The heart and soul of Sharmaji Namkeen are certainly in the right place. However, I feel that a tighter screenplay would’ve made the movie more layered. We understand that his rapport with his elder son is dysfunctional. But there is the scope for him to get along with the younger offspring. I would’ve liked to see more layers as a family. This would’ve made the complexities and differences more relatable. I also feel the movie could’ve also dived deeper into the psyche of Sharmaji. How not only does he deal with life, but his mental well-being too.
It is interesting how Paresh Rawal just did Dear Father which explores the disconnect between generations and the sentimental isolation endured by OAPs. In this movie, he adds a sarcastic, comical touch to the character. Whereas Rishi Kapoor exudes gentility, cuteness and empathy. Kapoor has done films like Pyaar Mein Twist and 102 Not Out. Thus, he portrays characters with ‘second innings’ of life very beautifully.

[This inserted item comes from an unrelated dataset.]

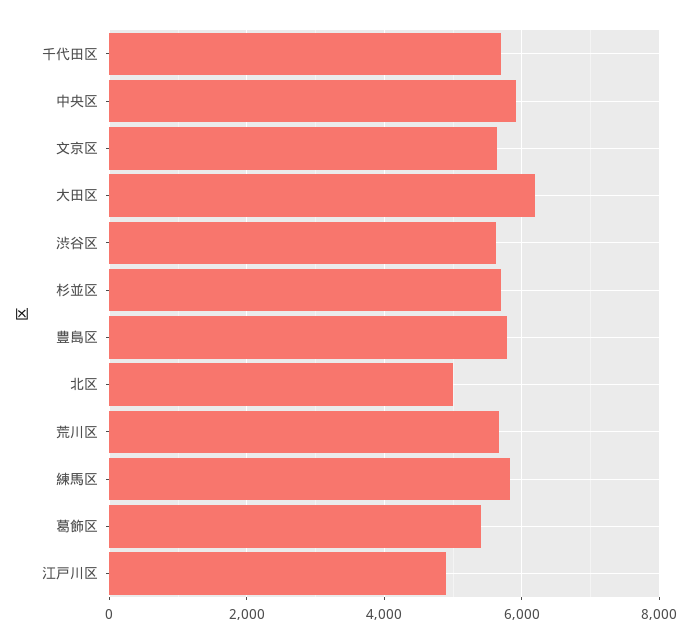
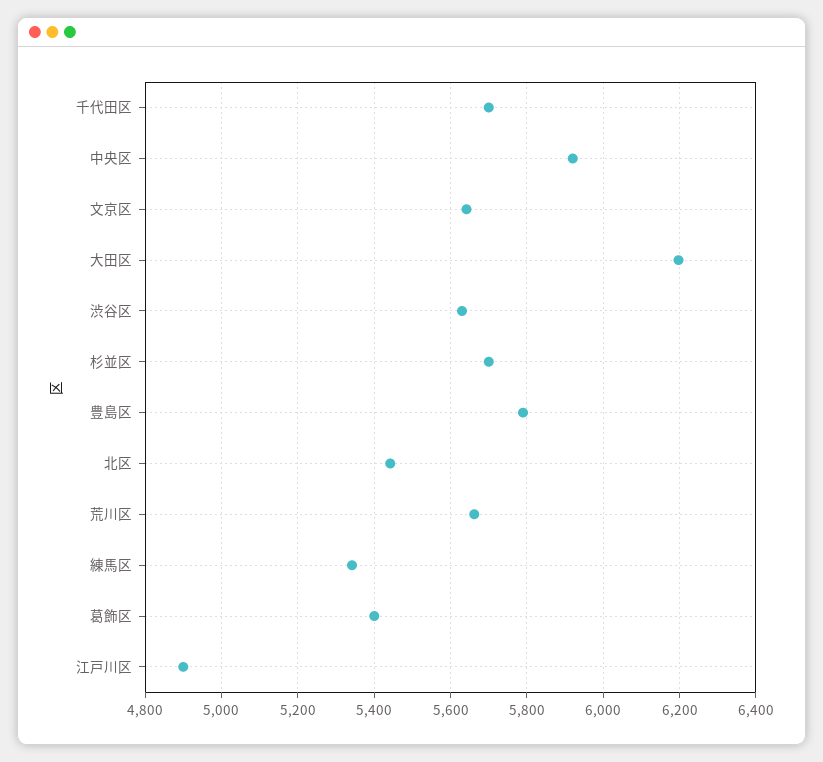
北区: 5000 -> 5440
練馬区: 5800 -> 5340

Initially, I was sceptical as to whether both actors playing the same role would work, but it actually does. Kudos goes to the editor Bodhaditya Banerjee for cutting the film in a way that makes the roles seem parallel to each other. The duo’s contrasting crafts add differing perspectives/shades to Sharmaji. Due to fate, this movie creates history and it is competent.
Sharmaji Namkeen is a breath of fresh air as it reminds us of the simple and sweet cinema we’ve been missing for a while. Sure, it may not be flawless, but it has sincerity and compassion. Sharmaji’s vivacious and perennial spirit pays a heartfelt homage to our beloved Chintu Ji and the legacy he leaves behind. Worth a stream.
Sharmaji Namkeeen is backed by Excel Entertainment and Abhishek Chaubey. It streams on Amazon Prime Video.